最先端研究を訪ねて
【天文学】
巨大ブラックホールの起源
宇宙物理学最大の謎、太陽の10億倍の質量をもった巨大ブラックホール誕生の謎を解明!
大向一行先生
東北大学
理学部 宇宙地球物理学科 天文学コース(理学研究科 天文学専攻)
◆どんな研究をされていますか
以前、宇宙最初の星の形成過程について研究していた時に、外部から照射される紫外線量が通常よりもずっと大きな場合に、星形成ガスの収縮過程が奇妙なふるまいをすることに気づきました。
その後、外国の研究者により、そのような場合には星形成ガスの分裂が起こらず、単一の太陽の10万倍を超える巨大な星が生まれるのではないかと指摘されました。しかし、星が巨大に成長するには、単に分裂しないだけではなく、周囲のガスを、星自身からの強い紫外線放射に打ち勝って、重力により集め続けないといけません。
そこで、当初はあまり信じていなかったのですが、どこまで大きくなれるのかを数値シミュレーションにより調べてみたところ、その場合には星自身の進化も大きく変わって、紫外線がほとんど放射されず、巨大な星が実際生まれることがわかりました。このような巨大な星は、銀河中心に存在する巨大ブラックホールの起源として、現在注目されています。
◆ブラックホールの未解明の謎とはなんですか
我々の銀河系をはじめ、ある程度立派な銀河の中心には太陽の100万倍から10億倍の質量をもった巨大ブラックホールが存在していることがわかっていますが、それがなぜどのようにして発生したのかは未だに謎のままです。銀河中心に普遍的に存在する巨大ブラックホールの起源は宇宙物理学の最大の謎の1つなのです。
◆今回の研究で何がわかりましたか
現在の宇宙には多様な天体が存在していますが、宇宙が138億年前にビッグバンにより生まれた時は巨大なエネルギーの塊だけで、そこから巨大なブラックホールを始めとする様々な天体がどのように発生してきたのかよくわかっていません。しかし、私たちの研究により、宇宙初期に誕生した巨大星が起源となっている可能性があることがわかりました。
◆具体的な研究方法を教えてください
研究方法は、物理法則の方程式をコンピュータ上で解く数値シミュレーションで行います。その結果をほかのグループが行っている観測と比較することによって、私たちのシナリオが正しいかどうかを検証しています。この研究業績は、天文学の大問題に対して、独自性の高い研究として、国際的にも高く評価されています。

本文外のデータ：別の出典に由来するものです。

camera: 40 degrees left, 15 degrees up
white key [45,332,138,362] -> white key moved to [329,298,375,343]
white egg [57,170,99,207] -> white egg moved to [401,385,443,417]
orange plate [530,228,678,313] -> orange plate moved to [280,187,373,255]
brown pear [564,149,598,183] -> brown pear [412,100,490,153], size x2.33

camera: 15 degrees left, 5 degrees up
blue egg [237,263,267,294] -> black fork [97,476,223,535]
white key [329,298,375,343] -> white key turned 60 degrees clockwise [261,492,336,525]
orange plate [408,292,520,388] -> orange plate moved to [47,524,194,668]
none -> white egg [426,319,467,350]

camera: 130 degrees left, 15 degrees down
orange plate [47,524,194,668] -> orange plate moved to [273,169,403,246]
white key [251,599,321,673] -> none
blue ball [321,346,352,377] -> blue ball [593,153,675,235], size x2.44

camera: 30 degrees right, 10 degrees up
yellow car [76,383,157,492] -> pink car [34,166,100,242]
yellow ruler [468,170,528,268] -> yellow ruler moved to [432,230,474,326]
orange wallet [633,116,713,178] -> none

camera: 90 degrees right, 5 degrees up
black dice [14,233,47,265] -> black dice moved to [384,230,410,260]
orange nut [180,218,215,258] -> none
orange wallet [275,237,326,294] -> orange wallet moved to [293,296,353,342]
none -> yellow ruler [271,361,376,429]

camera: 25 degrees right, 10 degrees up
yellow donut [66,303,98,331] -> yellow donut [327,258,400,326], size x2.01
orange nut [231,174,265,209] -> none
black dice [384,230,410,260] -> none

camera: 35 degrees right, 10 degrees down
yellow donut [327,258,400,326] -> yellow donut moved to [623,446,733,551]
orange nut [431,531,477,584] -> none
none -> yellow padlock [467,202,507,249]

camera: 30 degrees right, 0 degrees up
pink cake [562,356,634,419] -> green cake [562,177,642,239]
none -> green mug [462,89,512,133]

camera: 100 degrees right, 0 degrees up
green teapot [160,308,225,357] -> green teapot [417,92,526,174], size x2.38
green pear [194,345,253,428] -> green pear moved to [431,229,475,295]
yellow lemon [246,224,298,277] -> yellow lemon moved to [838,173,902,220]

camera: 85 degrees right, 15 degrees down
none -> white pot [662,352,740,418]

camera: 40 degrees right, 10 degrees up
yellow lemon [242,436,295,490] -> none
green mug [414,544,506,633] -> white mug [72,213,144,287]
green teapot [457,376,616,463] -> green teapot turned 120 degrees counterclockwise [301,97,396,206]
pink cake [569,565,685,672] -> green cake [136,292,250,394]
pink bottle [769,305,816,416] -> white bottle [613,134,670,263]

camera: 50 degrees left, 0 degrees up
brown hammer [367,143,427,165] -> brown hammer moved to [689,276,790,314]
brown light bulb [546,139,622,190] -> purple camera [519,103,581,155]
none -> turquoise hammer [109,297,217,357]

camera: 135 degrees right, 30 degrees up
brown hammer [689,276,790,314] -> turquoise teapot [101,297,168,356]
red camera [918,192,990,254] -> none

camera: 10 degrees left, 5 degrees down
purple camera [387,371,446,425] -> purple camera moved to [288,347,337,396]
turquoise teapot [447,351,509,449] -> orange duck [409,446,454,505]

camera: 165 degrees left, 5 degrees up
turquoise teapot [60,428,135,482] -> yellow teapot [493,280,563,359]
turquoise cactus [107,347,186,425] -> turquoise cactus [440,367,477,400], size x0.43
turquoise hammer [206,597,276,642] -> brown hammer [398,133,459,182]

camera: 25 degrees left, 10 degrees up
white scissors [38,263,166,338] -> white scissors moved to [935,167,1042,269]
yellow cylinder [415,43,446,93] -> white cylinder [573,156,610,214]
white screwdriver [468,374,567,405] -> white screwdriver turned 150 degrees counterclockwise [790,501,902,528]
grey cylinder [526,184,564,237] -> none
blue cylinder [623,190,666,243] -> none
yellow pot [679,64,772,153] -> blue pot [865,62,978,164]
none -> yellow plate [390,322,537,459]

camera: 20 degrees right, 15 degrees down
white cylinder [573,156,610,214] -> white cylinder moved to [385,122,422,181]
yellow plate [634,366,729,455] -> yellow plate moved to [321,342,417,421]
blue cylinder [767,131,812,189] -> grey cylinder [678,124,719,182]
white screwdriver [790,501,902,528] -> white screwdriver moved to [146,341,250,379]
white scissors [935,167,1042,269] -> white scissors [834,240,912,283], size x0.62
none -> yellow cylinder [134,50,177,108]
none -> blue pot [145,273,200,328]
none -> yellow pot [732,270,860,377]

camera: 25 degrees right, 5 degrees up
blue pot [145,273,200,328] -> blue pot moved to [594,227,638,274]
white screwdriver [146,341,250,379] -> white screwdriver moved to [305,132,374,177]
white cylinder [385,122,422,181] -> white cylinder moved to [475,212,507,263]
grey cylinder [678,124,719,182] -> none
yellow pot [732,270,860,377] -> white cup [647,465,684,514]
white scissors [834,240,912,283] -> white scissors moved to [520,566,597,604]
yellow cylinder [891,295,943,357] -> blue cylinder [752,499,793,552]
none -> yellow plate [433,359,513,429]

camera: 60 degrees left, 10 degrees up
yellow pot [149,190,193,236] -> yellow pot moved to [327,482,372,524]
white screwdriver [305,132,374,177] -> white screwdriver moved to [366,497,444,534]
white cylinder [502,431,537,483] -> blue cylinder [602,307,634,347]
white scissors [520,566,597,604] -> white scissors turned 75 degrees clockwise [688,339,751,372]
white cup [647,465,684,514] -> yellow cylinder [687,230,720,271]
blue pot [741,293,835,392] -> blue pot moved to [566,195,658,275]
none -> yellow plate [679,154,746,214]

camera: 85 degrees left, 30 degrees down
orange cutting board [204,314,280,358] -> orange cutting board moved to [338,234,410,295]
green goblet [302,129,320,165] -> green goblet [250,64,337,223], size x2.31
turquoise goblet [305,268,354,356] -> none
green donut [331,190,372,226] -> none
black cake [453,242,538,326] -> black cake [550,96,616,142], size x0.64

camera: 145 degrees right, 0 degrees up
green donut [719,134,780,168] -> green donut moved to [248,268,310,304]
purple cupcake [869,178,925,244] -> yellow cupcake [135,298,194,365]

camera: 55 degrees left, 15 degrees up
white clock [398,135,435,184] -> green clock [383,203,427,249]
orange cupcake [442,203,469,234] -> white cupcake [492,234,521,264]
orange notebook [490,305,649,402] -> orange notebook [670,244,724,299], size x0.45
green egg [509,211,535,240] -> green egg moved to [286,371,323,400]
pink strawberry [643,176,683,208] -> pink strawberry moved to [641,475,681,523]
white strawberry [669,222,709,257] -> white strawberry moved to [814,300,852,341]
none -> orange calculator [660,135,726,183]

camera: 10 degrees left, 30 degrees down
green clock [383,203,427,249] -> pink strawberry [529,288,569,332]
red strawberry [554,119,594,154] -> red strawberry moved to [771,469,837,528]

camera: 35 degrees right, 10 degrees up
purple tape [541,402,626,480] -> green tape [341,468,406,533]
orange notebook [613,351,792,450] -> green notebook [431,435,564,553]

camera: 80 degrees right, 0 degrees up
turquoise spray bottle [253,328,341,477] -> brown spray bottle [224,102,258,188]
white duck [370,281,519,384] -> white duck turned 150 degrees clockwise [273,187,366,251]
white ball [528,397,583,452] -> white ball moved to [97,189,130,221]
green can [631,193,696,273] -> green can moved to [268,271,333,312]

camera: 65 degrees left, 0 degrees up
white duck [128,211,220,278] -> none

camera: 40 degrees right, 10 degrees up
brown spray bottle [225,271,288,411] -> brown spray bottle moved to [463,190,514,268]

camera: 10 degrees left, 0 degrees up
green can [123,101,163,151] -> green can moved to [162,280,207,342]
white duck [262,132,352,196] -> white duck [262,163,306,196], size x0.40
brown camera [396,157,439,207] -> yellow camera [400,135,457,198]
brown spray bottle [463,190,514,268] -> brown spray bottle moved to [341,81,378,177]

学部生のゼミでは、理論宇宙物理学全般を学びます。院生の研究テーマは、私をはじめ研究室の教員のテーマに関係した、宇宙初期の天体形成、巨大ブラックホールの起源、天体高エネルギー現象などが多いです。
◆主な業種
・金融・保険・証券・ファイナンシャル
・大学・短大・高専等、教育機関・研究機関
◆主な職種
・基礎・応用研究・先行開発
・経理・会計・財務、金融ファイナンス、その他会計・税務・金融系専門職
・大学等研究機関所属の教員・研究者
◆学んだことはどう生きる?
大学や研究所の研究員、教員のほか、民間企業では微分方程式など数学的な素養を活かしています。金融系企業では、金融や保険などの将来動向のモデル化などに携わることがあるようです。
全国でも数少ない天文学教室が独立してあるため、教員数も20名近くと非常に多く、天文学における多様な分野が学べ、最先端の研究を行うことができます。
宇宙と生命の起源2
小久保英一郎、嶺重慎:編著(岩波ジュニア新書)
宇宙の始まりは何か、銀河、太陽、そして地球はどうやってでき、生命が誕生したのか。この本は、様々な天体の起源と地上における生命の発生について解説する。高校生レベルでも理解できることを目指して、各分野の研究者12人が一章ずつ独立して執筆している。宇宙初期にブラックホールが誕生したという謎についても書いている。
史記列伝
司馬遷:著 小川環樹、今鷹真、福島吉彦:訳(岩波文庫)
中国最初の史書『史記』の最後に収録されている、宰相、武将、循吏(良い役人)、酷吏(悪い役人)といった公的な立場の人物から、刺客、侠客といったアウトロー、素封家(財産家)にいたるまでの70人の列伝。様々な人物の個性的な生き方は人生の参考になる。